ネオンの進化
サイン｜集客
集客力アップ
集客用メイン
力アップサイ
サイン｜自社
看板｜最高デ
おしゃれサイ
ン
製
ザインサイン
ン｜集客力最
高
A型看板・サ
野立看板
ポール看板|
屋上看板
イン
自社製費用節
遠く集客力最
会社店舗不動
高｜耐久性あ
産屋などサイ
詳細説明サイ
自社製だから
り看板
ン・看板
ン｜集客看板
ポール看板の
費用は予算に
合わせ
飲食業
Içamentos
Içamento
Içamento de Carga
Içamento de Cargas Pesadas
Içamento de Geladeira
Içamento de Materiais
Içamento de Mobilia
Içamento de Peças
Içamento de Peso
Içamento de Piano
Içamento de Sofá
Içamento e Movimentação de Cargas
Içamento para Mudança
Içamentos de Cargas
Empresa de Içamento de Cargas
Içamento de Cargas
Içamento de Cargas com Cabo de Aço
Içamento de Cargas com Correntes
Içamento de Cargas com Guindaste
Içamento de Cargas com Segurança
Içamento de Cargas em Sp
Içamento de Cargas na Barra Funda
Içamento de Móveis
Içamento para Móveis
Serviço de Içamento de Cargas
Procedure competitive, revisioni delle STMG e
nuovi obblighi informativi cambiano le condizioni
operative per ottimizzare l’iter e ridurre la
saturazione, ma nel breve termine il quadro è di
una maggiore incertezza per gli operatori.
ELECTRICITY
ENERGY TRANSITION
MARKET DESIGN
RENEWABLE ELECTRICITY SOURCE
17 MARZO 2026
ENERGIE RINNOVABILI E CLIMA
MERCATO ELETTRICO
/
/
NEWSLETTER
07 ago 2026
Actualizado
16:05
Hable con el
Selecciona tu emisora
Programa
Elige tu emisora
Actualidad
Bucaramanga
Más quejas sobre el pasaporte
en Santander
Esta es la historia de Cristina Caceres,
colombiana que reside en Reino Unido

- Exercise aim -
Starting from the line that contains "Içamento de Sofá", transcribe each line to the end of the records above. Please add nothing.

- Task response -
Içamento de Sofá
Içamento e Movimentação de Cargas
Içamento para Mudança
Içamentos de Cargas
Empresa de Içamento de Cargas
Içamento de Cargas
Içamento de Cargas com Cabo de Aço
Içamento de Cargas com Correntes
Içamento de Cargas com Guindaste
Içamento de Cargas com Segurança
Içamento de Cargas em Sp
Içamento de Cargas na Barra Funda
Içamento de Móveis
Içamento para Móveis
Serviço de Içamento de Cargas
Procedure competitive, revisioni delle STMG e
nuovi obblighi informativi cambiano le condizioni
operative per ottimizzare l’iter e ridurre la
saturazione, ma nel breve termine il quadro è di
una maggiore incertezza per gli operatori.
ELECTRICITY
ENERGY TRANSITION
MARKET DESIGN
RENEWABLE ELECTRICITY SOURCE
17 MARZO 2026
ENERGIE RINNOVABILI E CLIMA
MERCATO ELETTRICO
/
/
NEWSLETTER
07 ago 2026
Actualizado
16:05
Hable con el
Selecciona tu emisora
Programa
Elige tu emisora
Actualidad
Bucaramanga
Más quejas sobre el pasaporte
en Santander
Esta es la historia de Cristina Caceres,
colombiana que reside en Reino Unido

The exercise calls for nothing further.